Che la causa sia la mancanza di lavoro o la ricerca di sé stessi, non accenna a diminuire la fuga di cervelli, fenomeno ormai dilagante, che indica l’enorme flusso migratorio che interessa la nostra penisola da molti (troppi?) anni. Cittadini del mondo, se vogliamo guardare al fenomeno in un’ottica positiva: è questo che caratterizza, volenti o nolenti, gli italiani.
Le caratteristiche fondamentali comuni sono l’età, che di solito non supera mai i 40 anni, una laurea e, spesso, anche un master di specializzazione. Questo il target preso come punto di riferimento da Renato Mattioni, segretario generale della Camera di Commercio di Monza e Brianza, nella ricerca pubblicata su “Il Sole 24 Ore”, che mostra le percentuali di under 40 che nel 2014 hanno preso la decisione di fare i bagagli e andare alla ricerca di un impiego o di una posizione lavorativa migliore rispetto a quella che occupavano in Italia, ben il 34,3% in più rispetto al 2012. Con una differenza rispetto agli anni precedenti: infatti, per il 3,3% di giovani tra i 18 e i 39 anni sono cambiate le motivazioni che hanno fatto da input alla partenza e, non a caso, a conferma, non mancano tra le mete città italiane come Milano, in testa, che registra 3.300 cambi di residenza, seguita dalla capitale, che ne conta quasi 3 mila, e Torino, dove i trasferimenti sono stati 1.650.

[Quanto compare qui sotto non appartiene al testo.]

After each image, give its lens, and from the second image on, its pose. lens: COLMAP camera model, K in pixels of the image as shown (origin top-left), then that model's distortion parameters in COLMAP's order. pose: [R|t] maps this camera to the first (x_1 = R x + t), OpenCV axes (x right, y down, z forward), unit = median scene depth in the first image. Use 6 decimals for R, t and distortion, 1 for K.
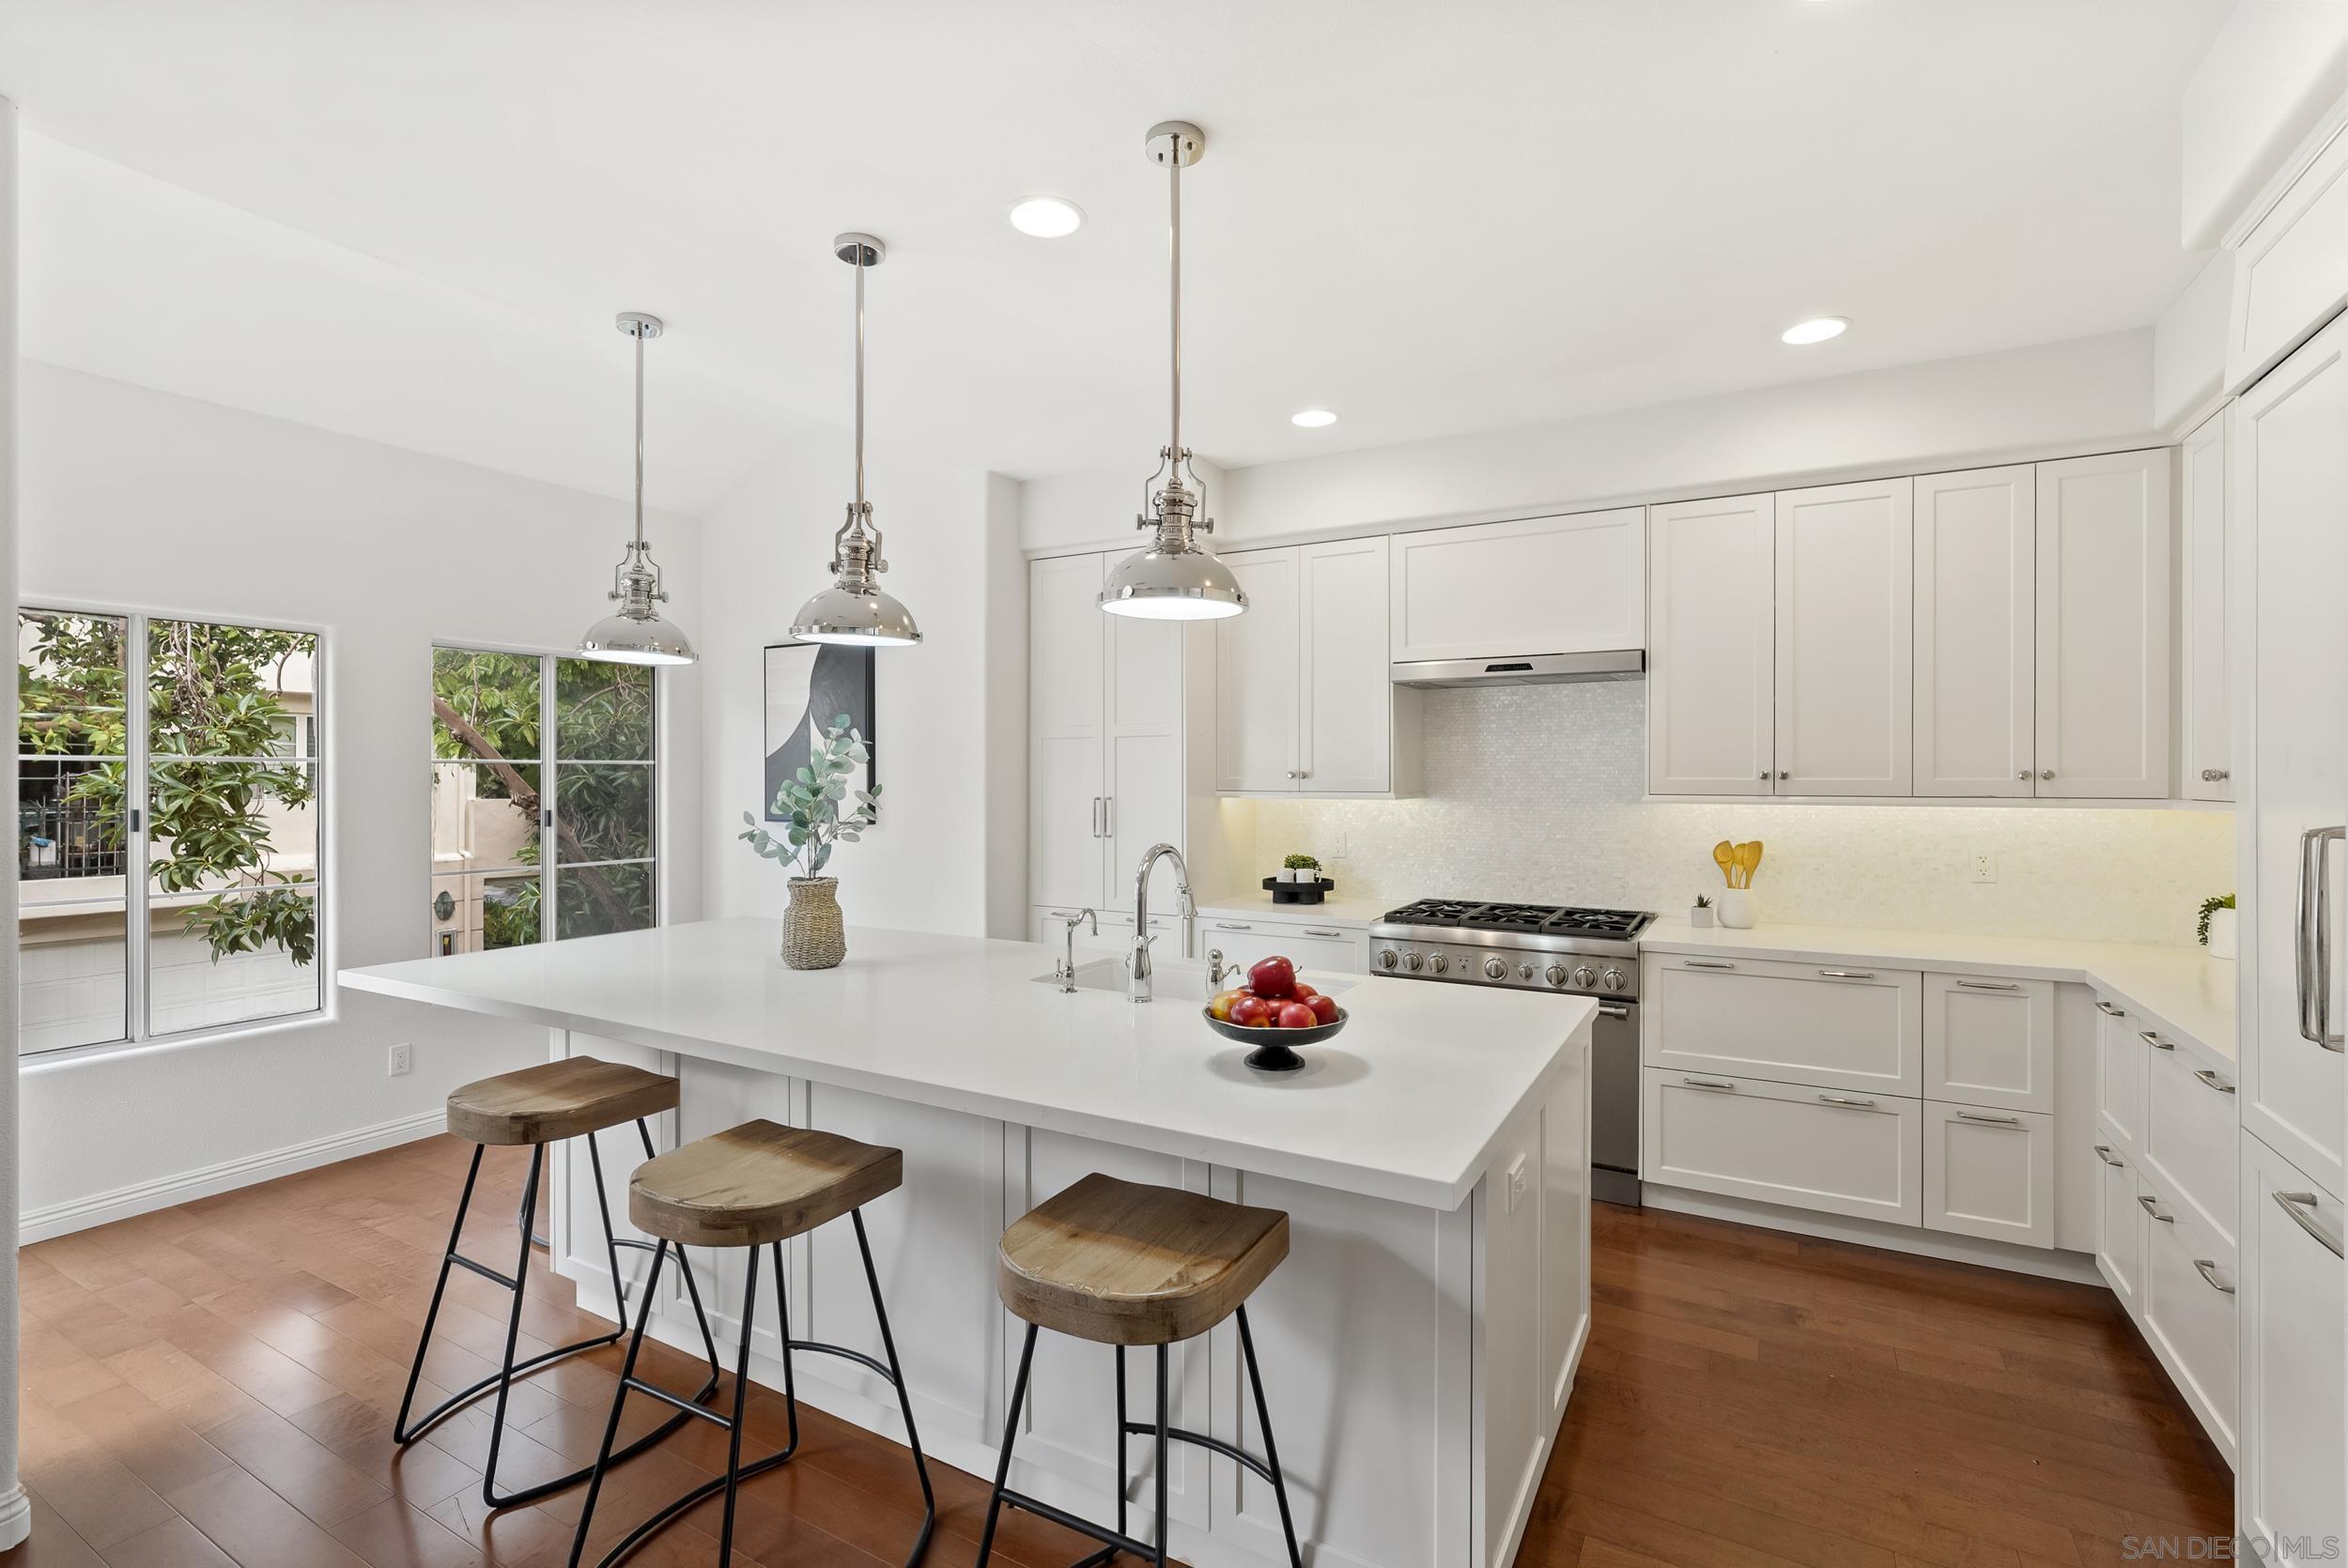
lens RADIAL K [[1065.8, 0, 1176.4], [0, 1065.8, 783.7], [0, 0, 1]] dist [-0.004853, 0.001804]
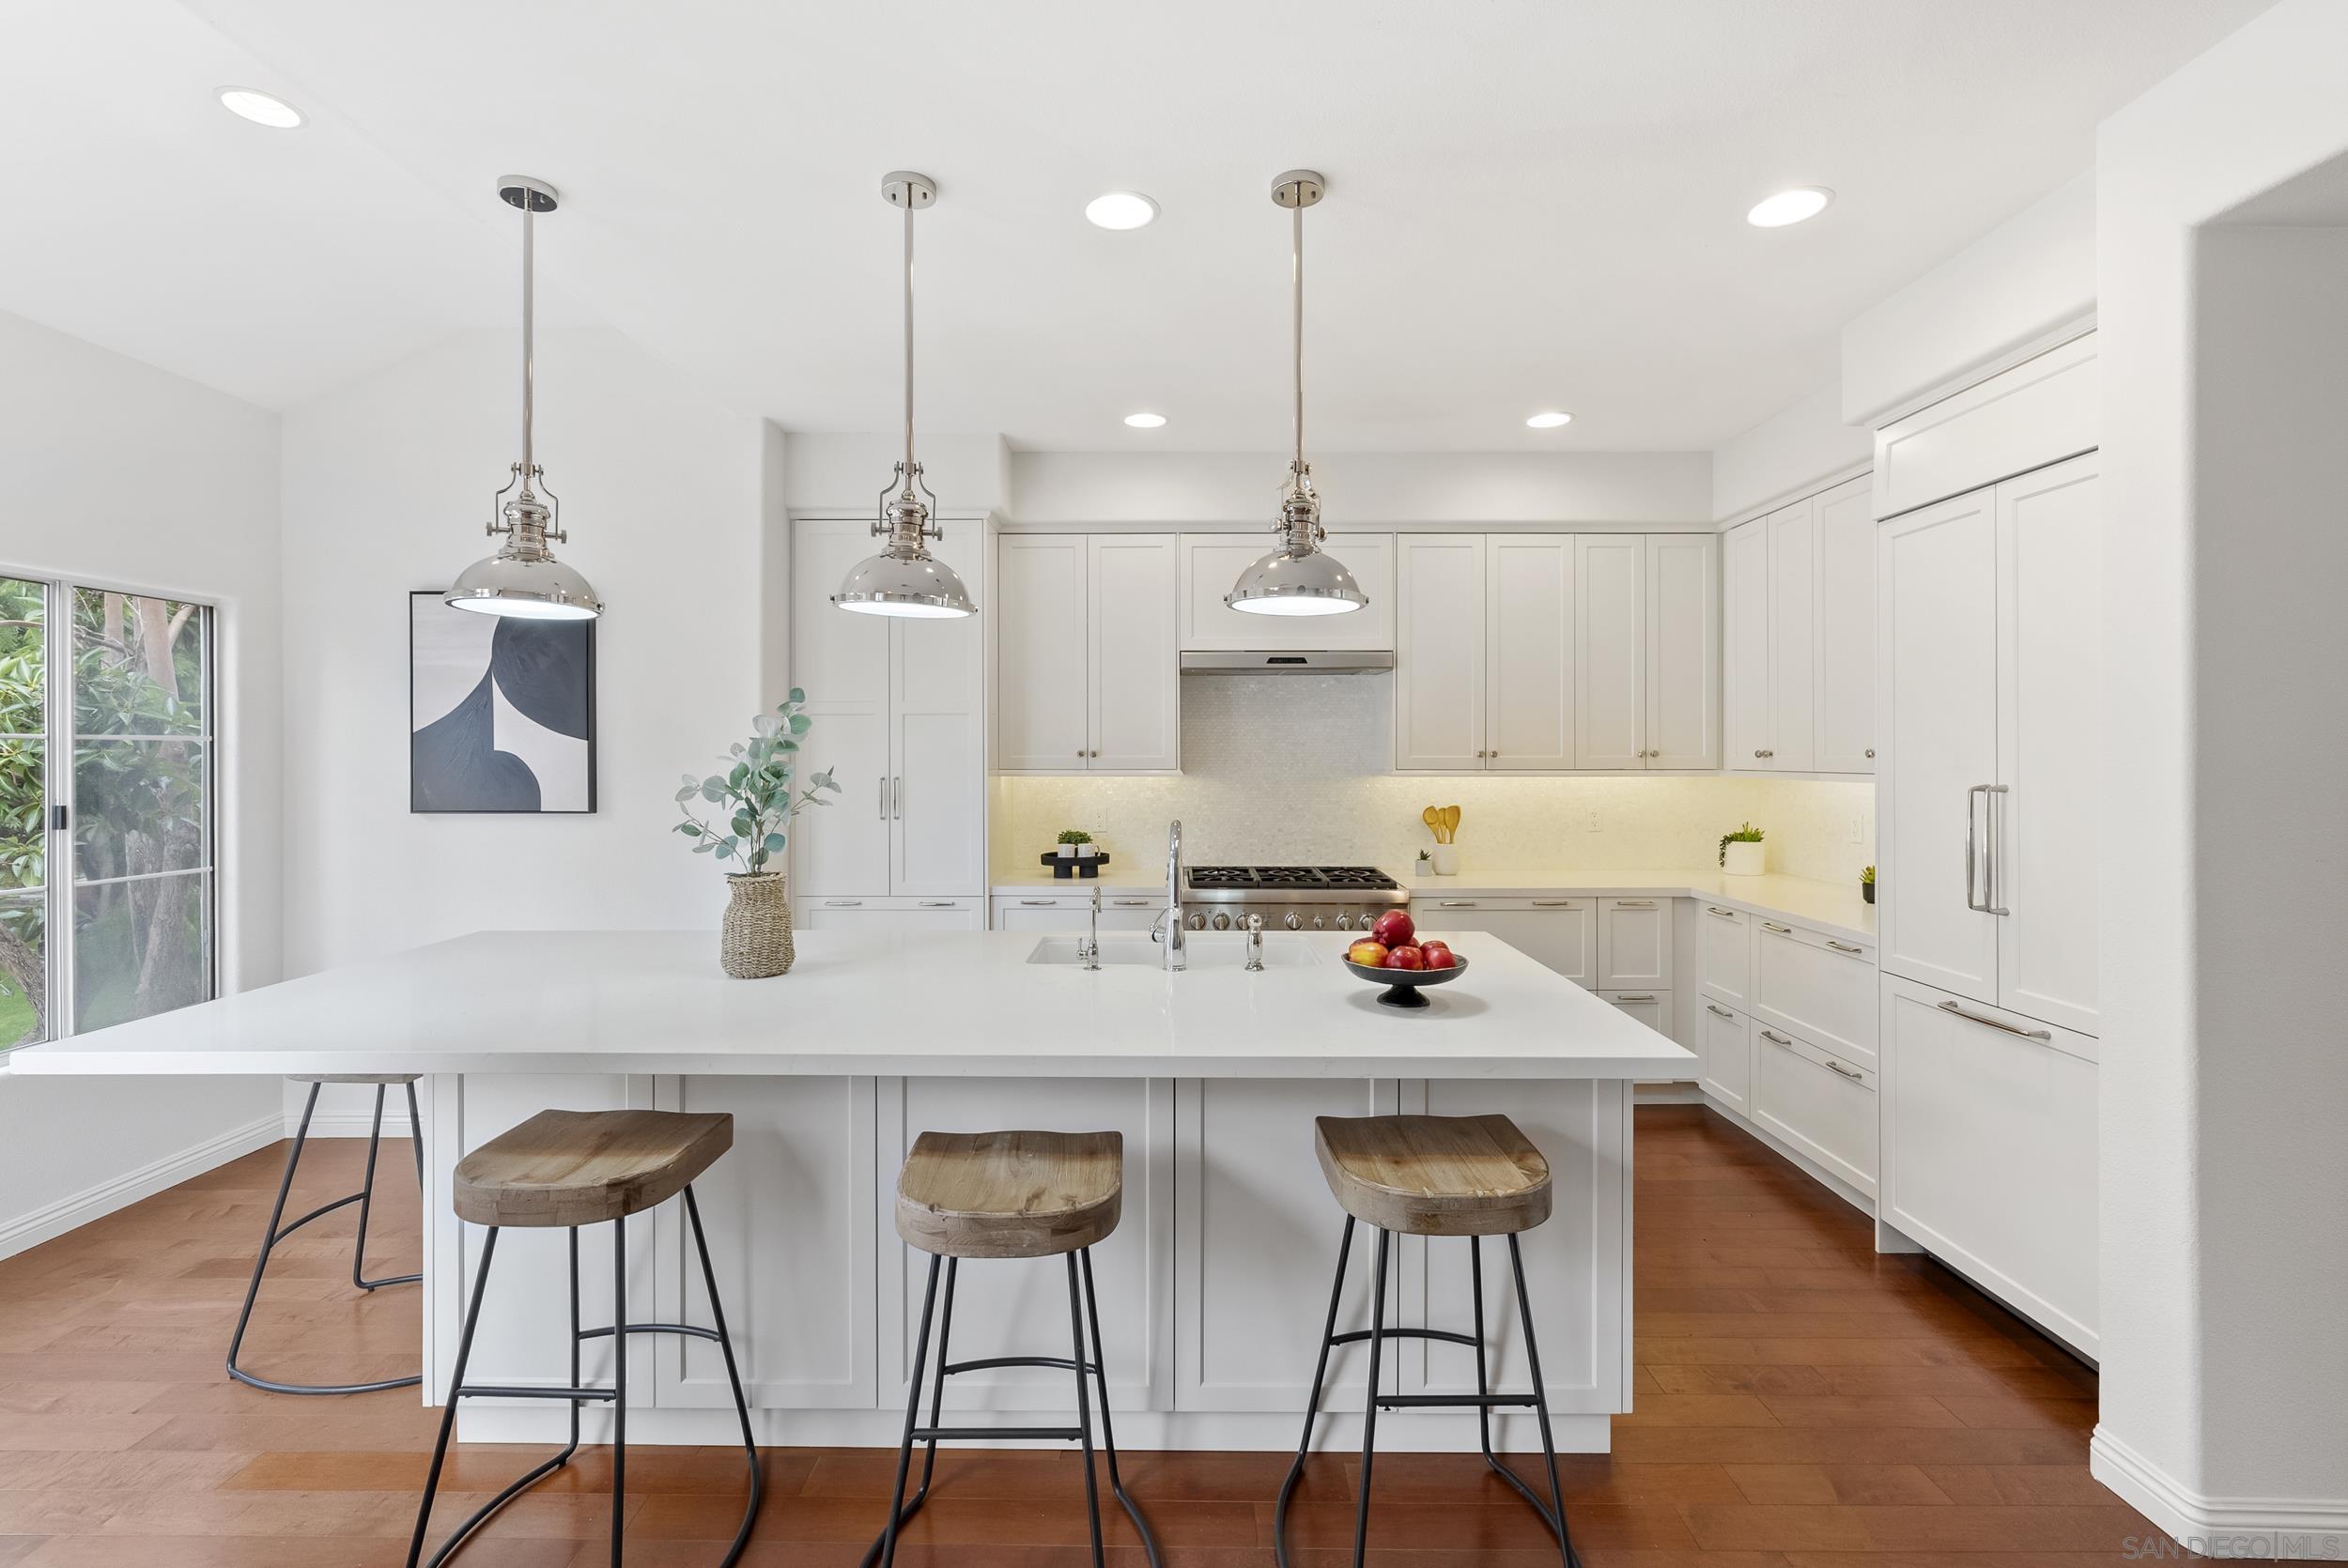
lens RADIAL K [[1065.8, 0, 1183.1], [0, 1065.8, 760.5], [0, 0, 1]] dist [-0.004853, 0.001804]
pose [[0.872374, -0.004540, 0.488818, -0.435319], [0.004340, 0.999989, 0.001542, -0.003956], [-0.488819, 0.000776, 0.872385, 0.061013]]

E, allora, quali sono le nuove ragioni che inducono alla fuga? Il miglioramento dello stile di vita, della qualità quotidiana, da conseguire attraverso retribuzioni più elevate rispetto a quelle previste dalle buste paga meridionali, raggiungibili, a loro volta, mediante l’assunzione di ruoli più importanti che, purtroppo, scarseggiano al Sud, insieme alle imprese che tali posizioni offrono. Ma l’ondata di giovani intraprendenti e preparati non si limita all’interno dei confini italiani, prediligendo anche mete oltralpe, come Germania e Svizzera, Francia e Inghilterra, spingendosi fino in America, dove ricerca e sviluppo sono al primo posto nella classifica dei progetti più ambiti, in netto contrasto con la precarietà che circonda lo stivale. Precarietà che fa da ingrediente principale soprattutto in due città meridionali: Palermo e Napoli registrano, rispettivamente, 1.430 e 1.900 trasferimenti nel 2014.

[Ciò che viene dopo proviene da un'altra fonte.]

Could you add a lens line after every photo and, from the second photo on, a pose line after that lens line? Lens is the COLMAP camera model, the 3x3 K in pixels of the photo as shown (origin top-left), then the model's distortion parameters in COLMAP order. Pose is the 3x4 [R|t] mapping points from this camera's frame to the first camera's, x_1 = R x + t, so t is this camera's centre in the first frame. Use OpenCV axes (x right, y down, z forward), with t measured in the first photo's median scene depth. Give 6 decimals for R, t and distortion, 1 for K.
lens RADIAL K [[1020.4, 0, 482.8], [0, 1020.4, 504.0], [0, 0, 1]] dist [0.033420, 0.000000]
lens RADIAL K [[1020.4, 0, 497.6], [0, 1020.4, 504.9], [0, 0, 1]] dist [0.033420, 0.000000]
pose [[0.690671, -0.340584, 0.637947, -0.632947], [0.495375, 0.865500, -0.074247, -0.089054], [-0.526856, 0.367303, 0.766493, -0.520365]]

La voglia di mettersi in gioco e intraprendere la spasmodica ricerca di ciò che è “migliore” inizia già durante la carriera universitaria, quando migliaia di giovani studenti salutano famiglia e amici per cominciare gli studi in un ateneo distante da casa, nella maggior parte dei casi al nord, per poi proseguire, dopo il conseguimento del titolo, all’estero, apportando capitale umano e competenza a macchia d’olio in quasi tutta Europa. D’altro canto, ne risulta svantaggiato il Belpaese, che perde preziose “risorse intellettuali”, stufe di aspettare in coda, nelle file il cui è incedere è rallentato dalla burocrazia.